Exact copy, pictures excluded: please retype every record below.

[Saved data entries]
━━━━━━━━━━

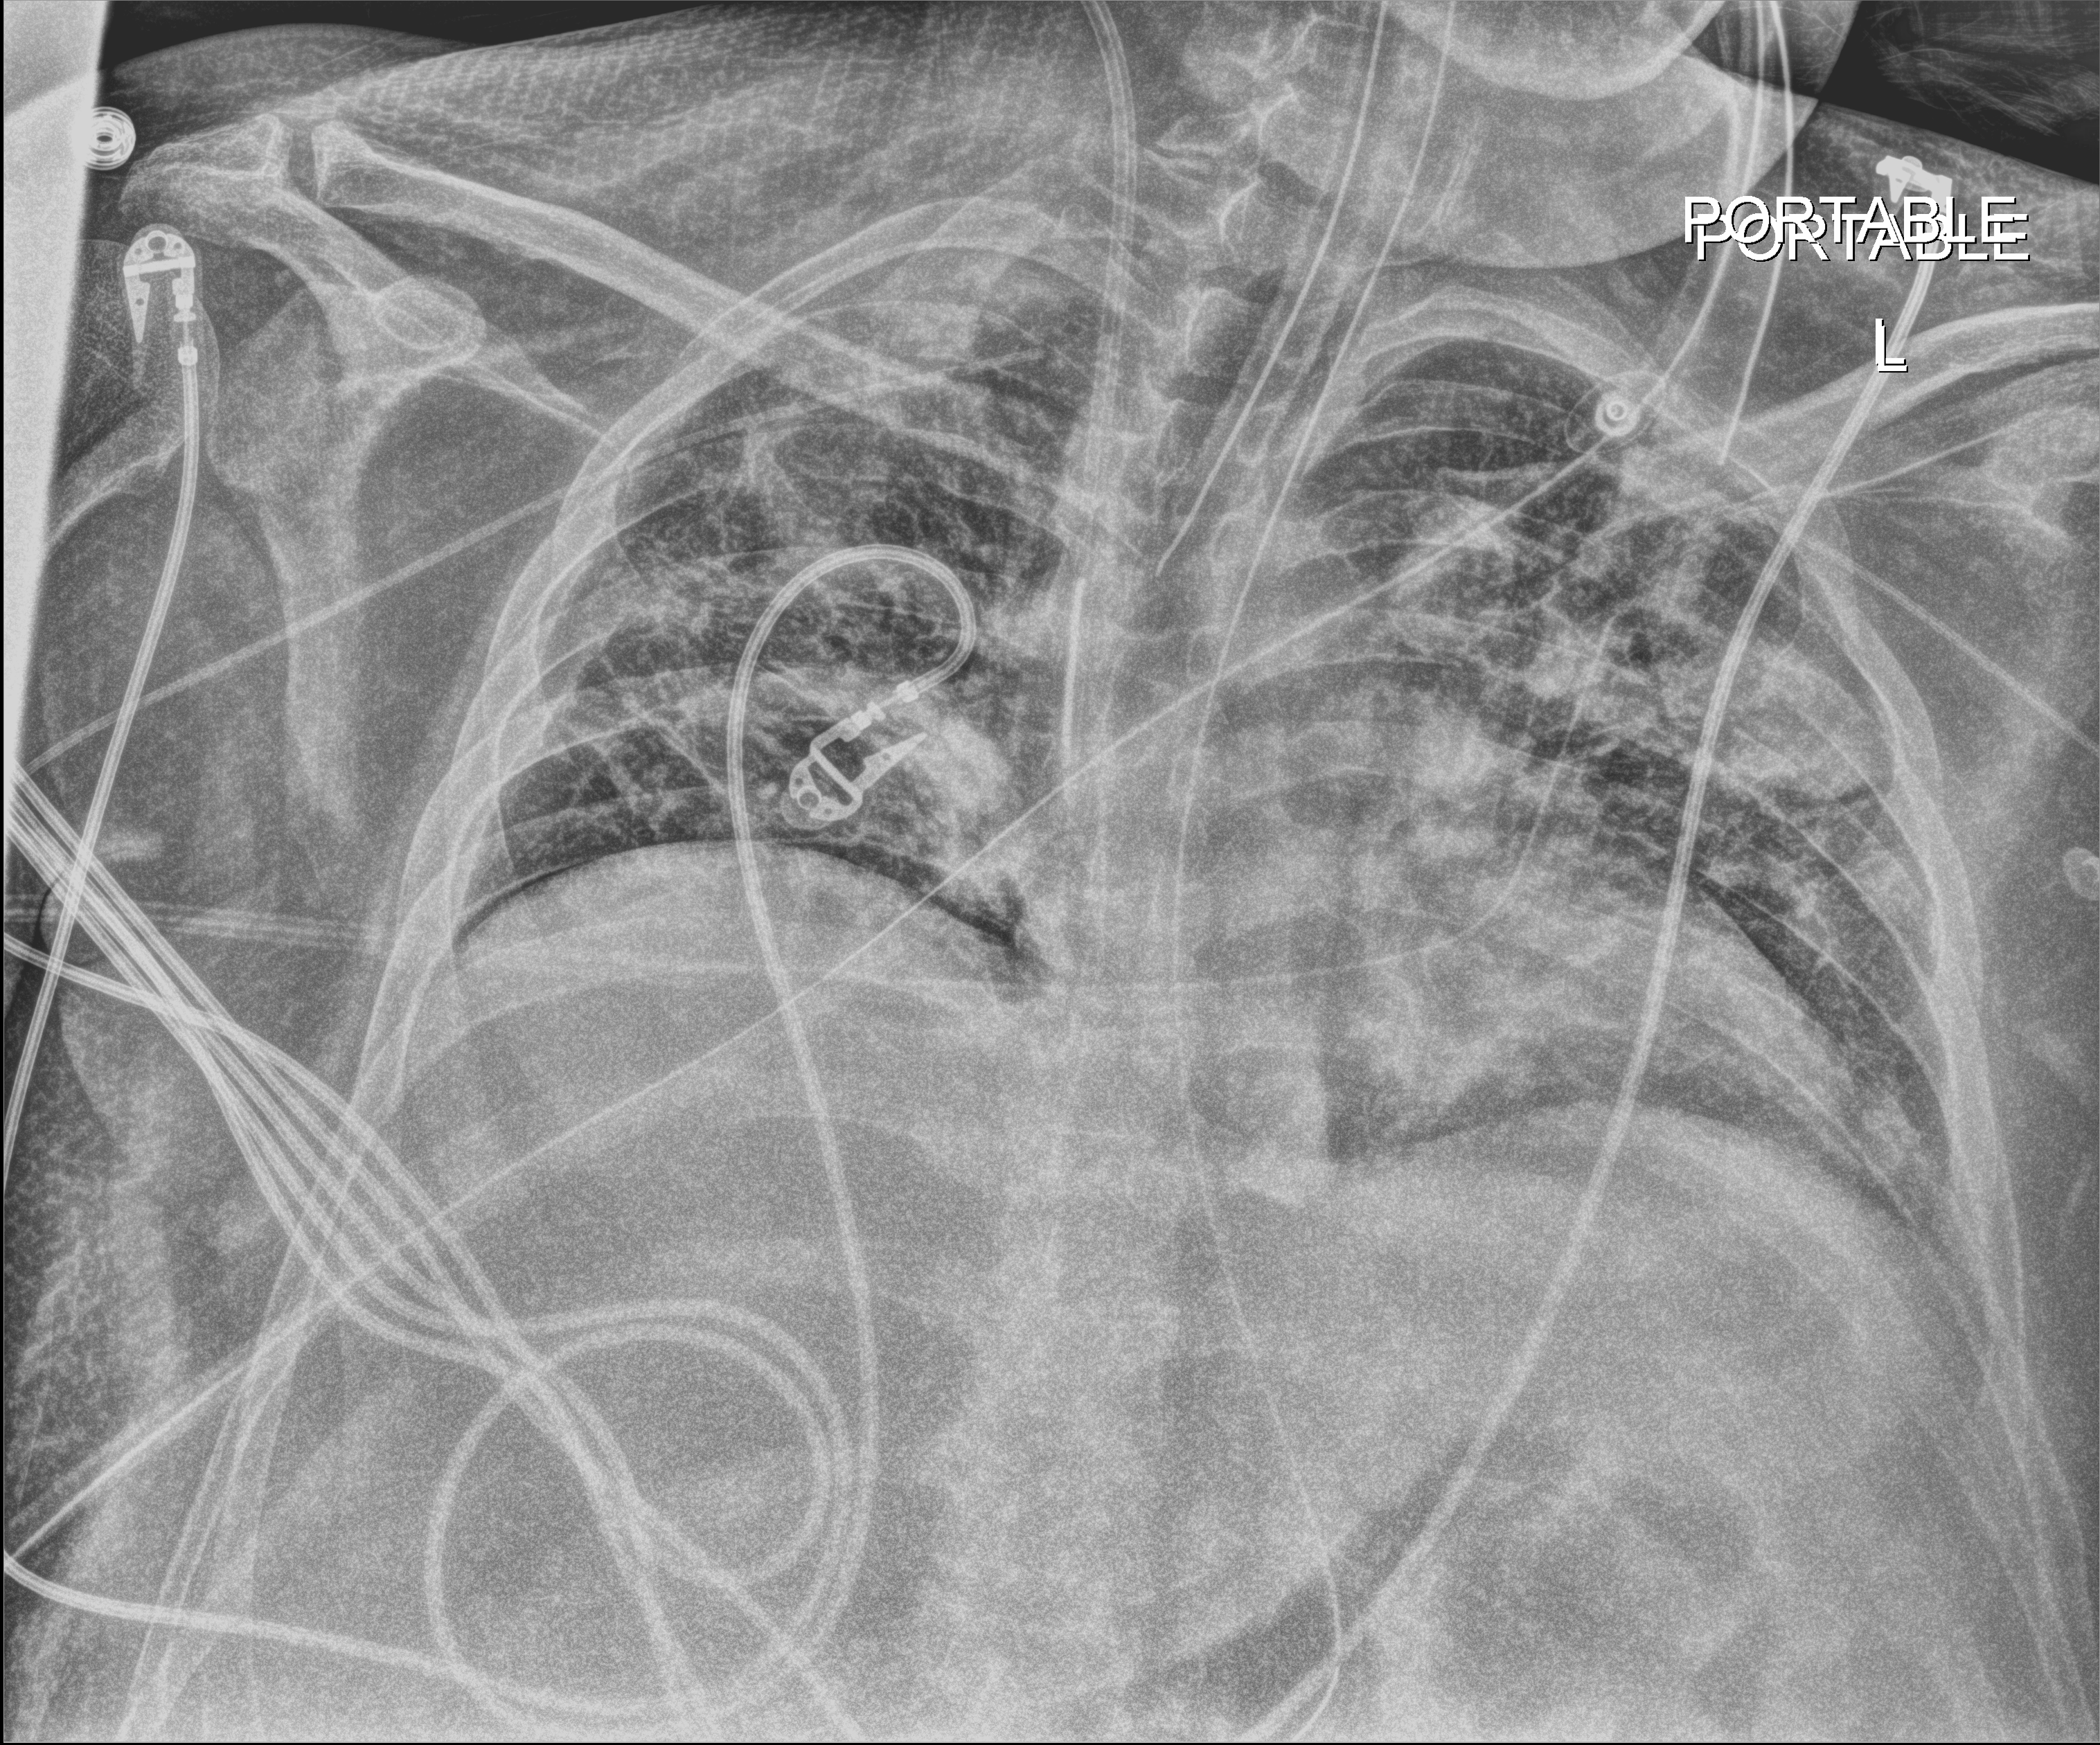
Chest radiograph, anteroposterior (AP) projection. Patient hospitalised with COVID-19, aged 18–59 years.
Hospital-stay facts (about this admission, not read from this image; timing relative to this image not recorded): admitted to intensive care during this hospital stay: yes; length of hospital stay: 50 days.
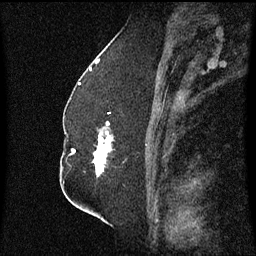
Breast MRI (dynamic contrast-enhanced), one sagittal slice. Slice 32 of 60 in the series (ordered by position). Dynamic contrast-enhanced series, image 2 of 3 at this slice position (ordered by acquisition). 1.5 T. TE 4.2 ms, TR 8.4 ms. 2.3 mm slice thickness. 256 × 256 image matrix, field of view 200 × 200 mm. Female patient, age 52 years. Case-level facts recorded for this patient, not image findings: setting: breast cancer imaged before/during neoadjuvant chemotherapy; receptor status: HR-positive, HER2-negative.
Outlined on this slice (semi-automatic segmentation, software-assisted and operator-edited):
- analysis volume of interest (the breast-tissue region the enhancement analysis was run in; not a lesion): bounding box (x1, y1, x2, y2) in pixels: (93, 114, 113, 177)
- tumour enhancement mask (voxels above the 70 % enhancement threshold inside the analysis volume of interest): (94, 122, 112, 175)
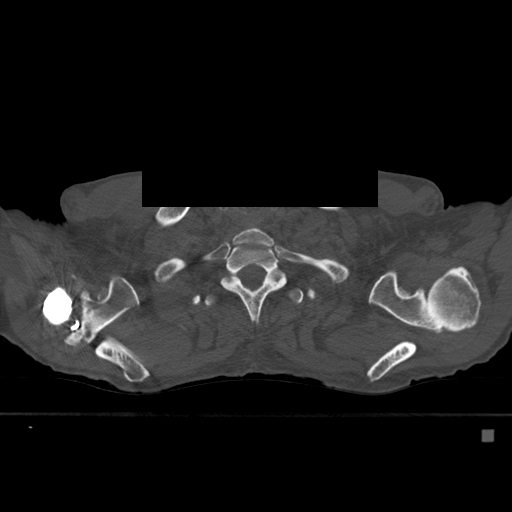
CT including the spine, one axial slice. Slice 445 of 527 in the series (ordered by position). Bone window (W 1800 / L 400 HU). 1.5 mm slice thickness. 512 × 512 image matrix, field of view 373 × 373 mm. Male patient, age 78 years. Case-level facts recorded for this patient, not image findings: primary cancer: prostate.
Annotated regions visible in this slice (semi-automatically segmented with operator editing):
- T1 vertebra: box from (x=234, y=227) to (x=274, y=245) px
- T2 vertebra: (x=221, y=234)–(x=287, y=322)
- T3 vertebra: (x=204, y=276)–(x=303, y=308)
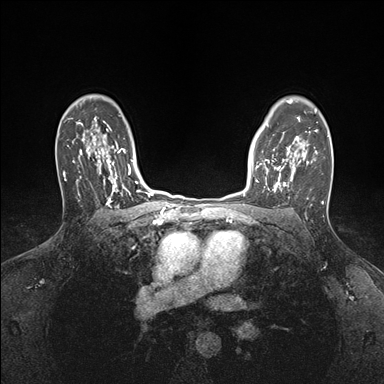
Breast MRI (dynamic contrast-enhanced), one axial slice. Slice 123 of 176 in the series (ordered by position). Dynamic contrast-enhanced series, time point 2 of 7 at this slice position (early post-contrast). 1.5 T. TE 1.5 ms, TR 4.1 ms. 384 × 384 image matrix, field of view 320 × 320 mm. Female patient.
Annotated regions visible in this slice (semi-automatic segmentation, software-assisted and operator-edited):
- enhancing-tissue mask used for the functional tumour volume (all voxels passing the contrast-enhancement thresholds inside the analysis volume; usually the tumour): bounding box (x1, y1, x2, y2) in pixels: (252, 146, 295, 192)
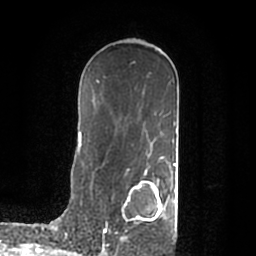
Breast MRI (dynamic contrast-enhanced), one axial slice; position 119 of 200 along the scan axis; cropped to one breast; dynamic contrast-enhanced series, time point 2 of 7 at this slice position (early post-contrast); 1.5 T; TE 2.2 ms, TR 4.6 ms; 0.8 mm slice thickness; 256 × 256 image matrix, field of view 160 × 160 mm. Female patient.
Annotated regions visible in this slice (semi-automatically segmented with operator editing):
- enhancing-tissue mask used for the functional tumour volume (all voxels passing the contrast-enhancement thresholds inside the analysis volume; usually the tumour): bounding box <104,180,175,242> (left, top, right, bottom; pixels)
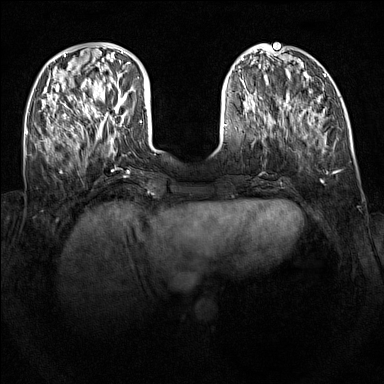
Breast MRI (dynamic contrast-enhanced), one axial slice. Slice 38 of 160 in the series (ordered by position). Dynamic contrast-enhanced series, time point 2 of 7 at this slice position (early post-contrast). 1.5 T. TE 1.8 ms, TR 5 ms. 1 mm slice thickness. 384 × 384 image matrix, field of view 340 × 340 mm. Female patient.
Annotated regions visible in this slice (semi-automatic segmentation, software-assisted and operator-edited):
- enhancing-tissue mask used for the functional tumour volume (all voxels passing the contrast-enhancement thresholds inside the analysis volume; usually the tumour): bounding box [x1, y1, x2, y2] px = [92, 87, 127, 118]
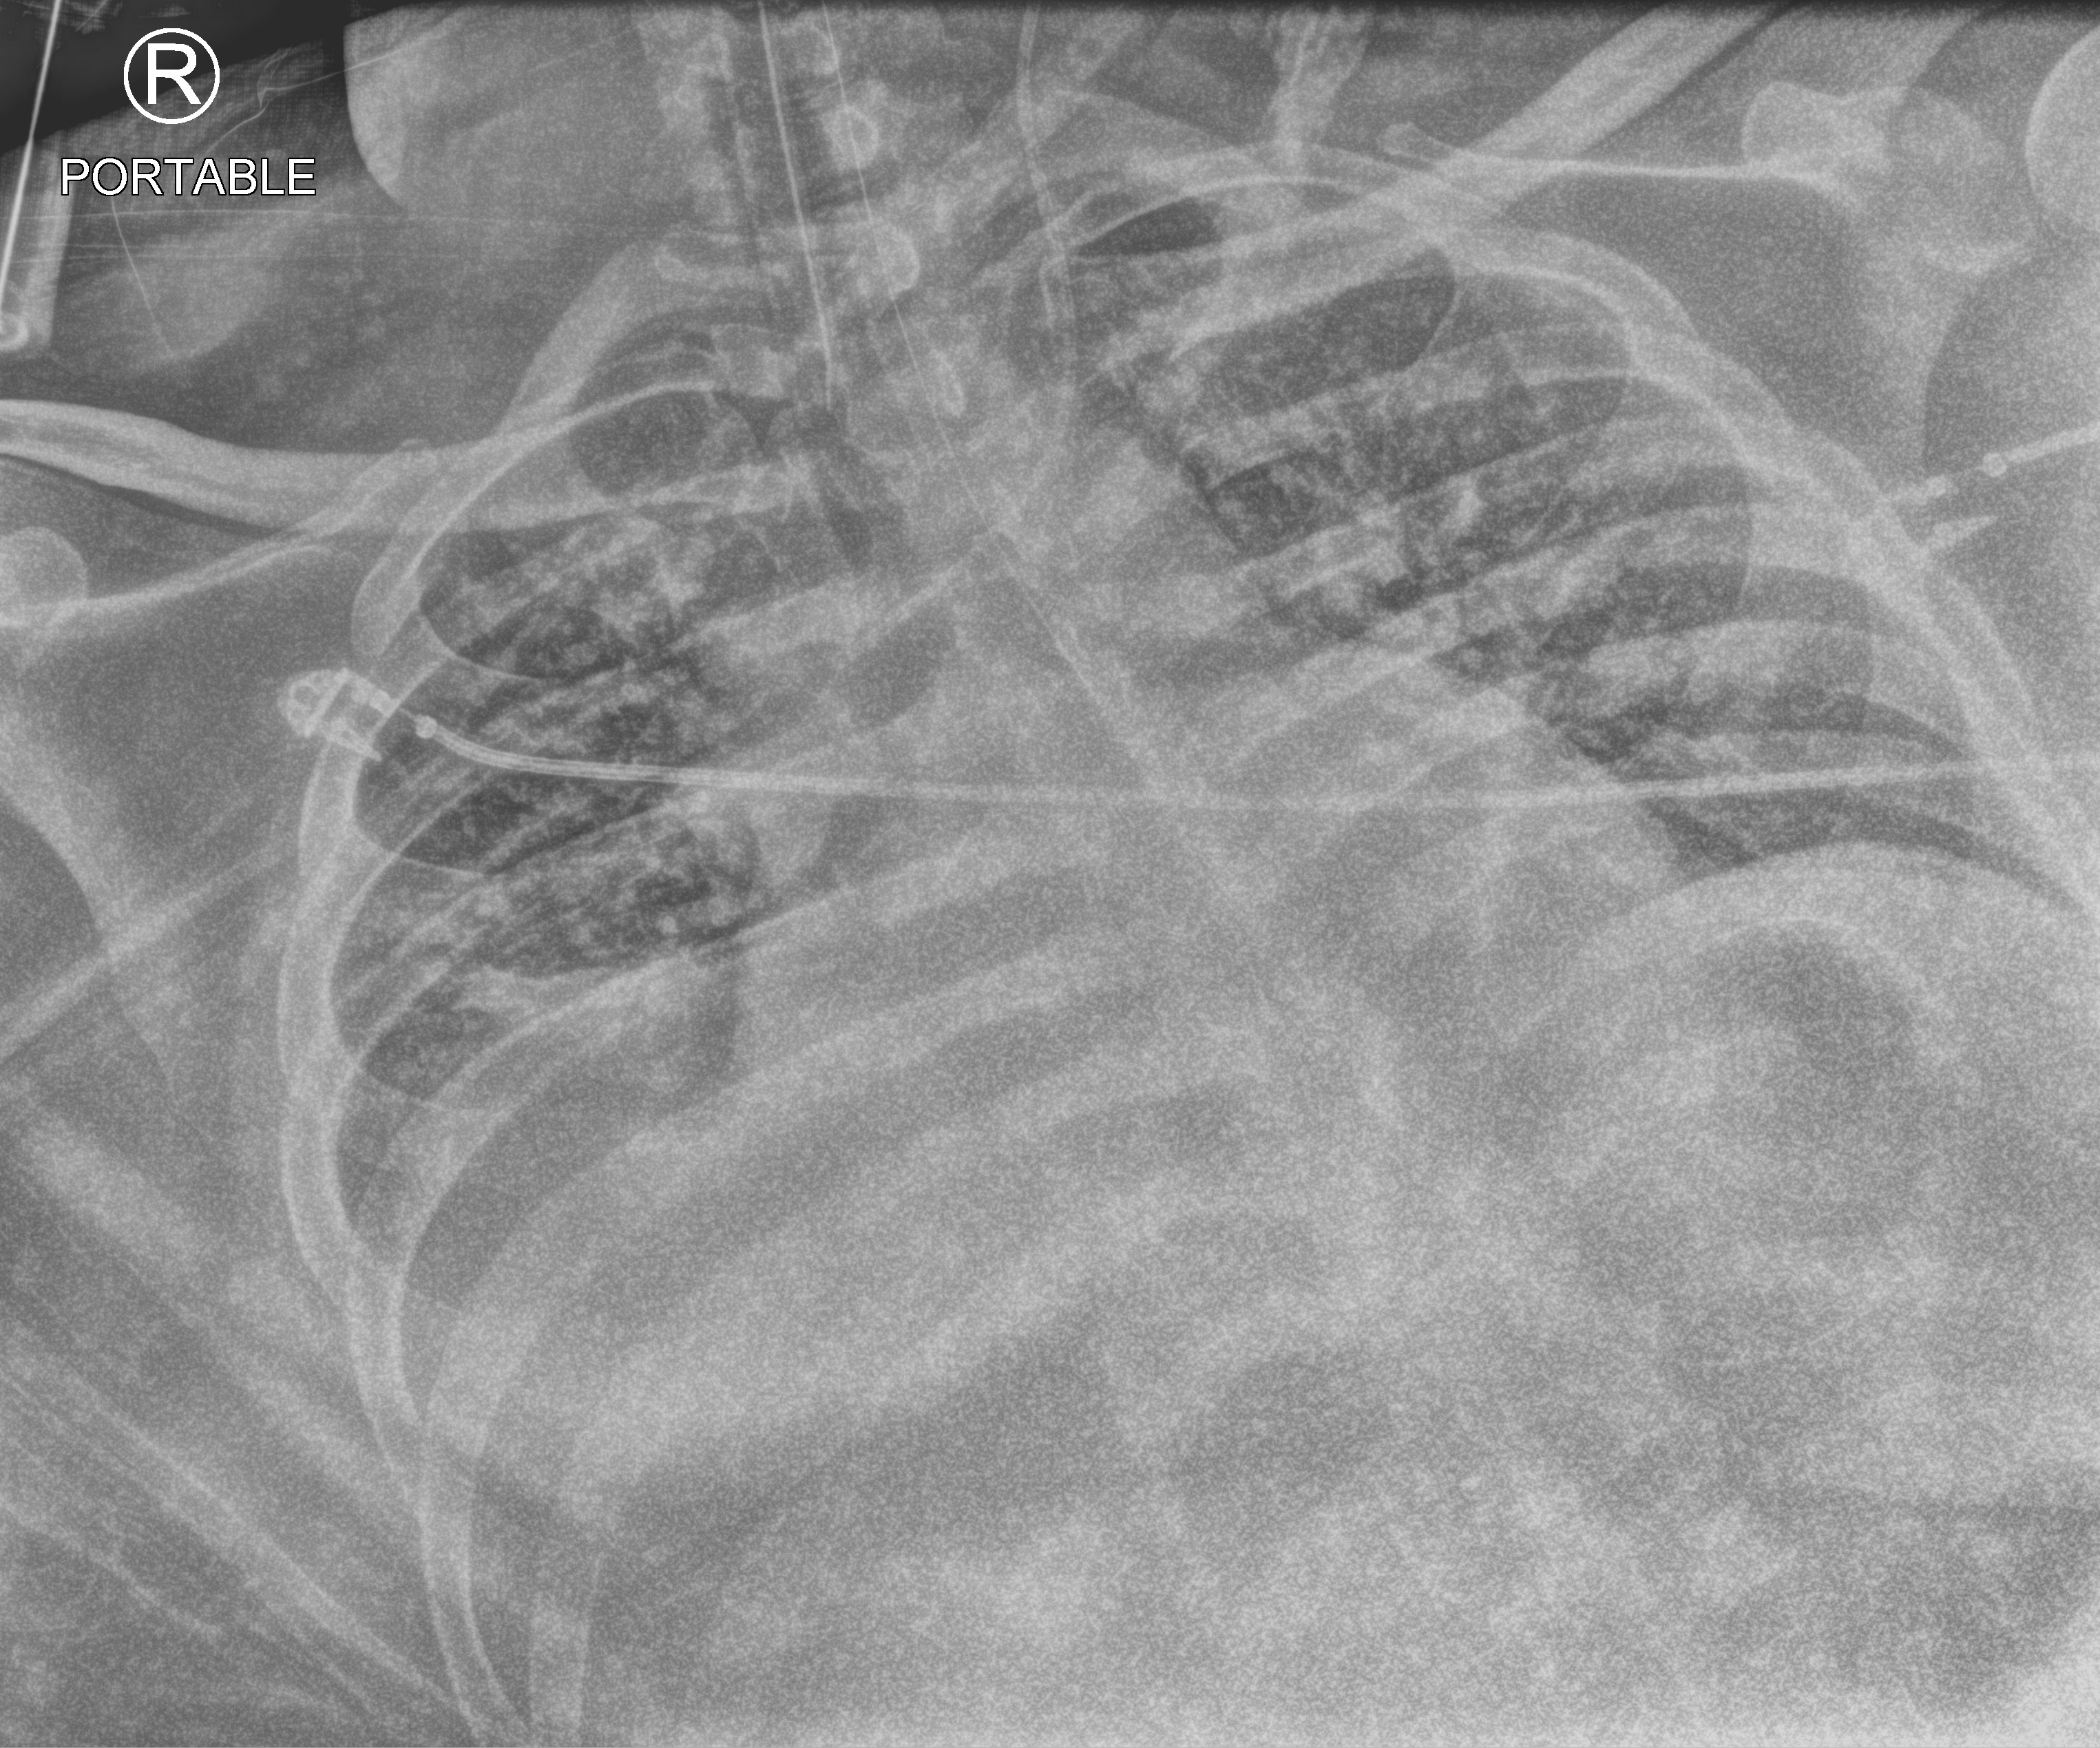
Chest X-ray (portable); anteroposterior (AP) projection. Male patient hospitalised with COVID-19, age 18–59 years.
From the hospital-stay record, not from the radiograph (when in the stay this image was taken is not recorded):
- mechanically ventilated during this hospital stay: yes
- hypertension (admission record): no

━━━━━━━━━━

Output:
Chest radiograph, anteroposterior (AP) projection. Patient hospitalised with COVID-19, aged 18–59 years.
Hospital-stay facts (about this admission, not read from this image; timing relative to this image not recorded): admitted to intensive care during this hospital stay: yes; length of hospital stay: 50 days.
Breast MRI (dynamic contrast-enhanced), one sagittal slice. Slice 32 of 60 in the series (ordered by position). Dynamic contrast-enhanced series, image 2 of 3 at this slice position (ordered by acquisition). 1.5 T. TE 4.2 ms, TR 8.4 ms. 2.3 mm slice thickness. 256 × 256 image matrix, field of view 200 × 200 mm. Female patient, age 52 years. Case-level facts recorded for this patient, not image findings: setting: breast cancer imaged before/during neoadjuvant chemotherapy; receptor status: HR-positive, HER2-negative.
Outlined on this slice (semi-automatic segmentation, software-assisted and operator-edited):
- analysis volume of interest (the breast-tissue region the enhancement analysis was run in; not a lesion): bounding box (x1, y1, x2, y2) in pixels: (93, 114, 113, 177)
- tumour enhancement mask (voxels above the 70 % enhancement threshold inside the analysis volume of interest): (94, 122, 112, 175)
CT including the spine, one axial slice. Slice 445 of 527 in the series (ordered by position). Bone window (W 1800 / L 400 HU). 1.5 mm slice thickness. 512 × 512 image matrix, field of view 373 × 373 mm. Male patient, age 78 years. Case-level facts recorded for this patient, not image findings: primary cancer: prostate.
Annotated regions visible in this slice (semi-automatically segmented with operator editing):
- T1 vertebra: box from (x=234, y=227) to (x=274, y=245) px
- T2 vertebra: (x=221, y=234)–(x=287, y=322)
- T3 vertebra: (x=204, y=276)–(x=303, y=308)
Breast MRI (dynamic contrast-enhanced), one axial slice. Slice 123 of 176 in the series (ordered by position). Dynamic contrast-enhanced series, time point 2 of 7 at this slice position (early post-contrast). 1.5 T. TE 1.5 ms, TR 4.1 ms. 384 × 384 image matrix, field of view 320 × 320 mm. Female patient.
Annotated regions visible in this slice (semi-automatic segmentation, software-assisted and operator-edited):
- enhancing-tissue mask used for the functional tumour volume (all voxels passing the contrast-enhancement thresholds inside the analysis volume; usually the tumour): bounding box (x1, y1, x2, y2) in pixels: (252, 146, 295, 192)
Breast MRI (dynamic contrast-enhanced), one axial slice; position 119 of 200 along the scan axis; cropped to one breast; dynamic contrast-enhanced series, time point 2 of 7 at this slice position (early post-contrast); 1.5 T; TE 2.2 ms, TR 4.6 ms; 0.8 mm slice thickness; 256 × 256 image matrix, field of view 160 × 160 mm. Female patient.
Annotated regions visible in this slice (semi-automatically segmented with operator editing):
- enhancing-tissue mask used for the functional tumour volume (all voxels passing the contrast-enhancement thresholds inside the analysis volume; usually the tumour): bounding box <104,180,175,242> (left, top, right, bottom; pixels)
Breast MRI (dynamic contrast-enhanced), one axial slice. Slice 38 of 160 in the series (ordered by position). Dynamic contrast-enhanced series, time point 2 of 7 at this slice position (early post-contrast). 1.5 T. TE 1.8 ms, TR 5 ms. 1 mm slice thickness. 384 × 384 image matrix, field of view 340 × 340 mm. Female patient.
Annotated regions visible in this slice (semi-automatic segmentation, software-assisted and operator-edited):
- enhancing-tissue mask used for the functional tumour volume (all voxels passing the contrast-enhancement thresholds inside the analysis volume; usually the tumour): bounding box [x1, y1, x2, y2] px = [92, 87, 127, 118]
Chest X-ray (portable); anteroposterior (AP) projection. Male patient hospitalised with COVID-19, age 18–59 years.
From the hospital-stay record, not from the radiograph (when in the stay this image was taken is not recorded):
- mechanically ventilated during this hospital stay: yes
- hypertension (admission record): no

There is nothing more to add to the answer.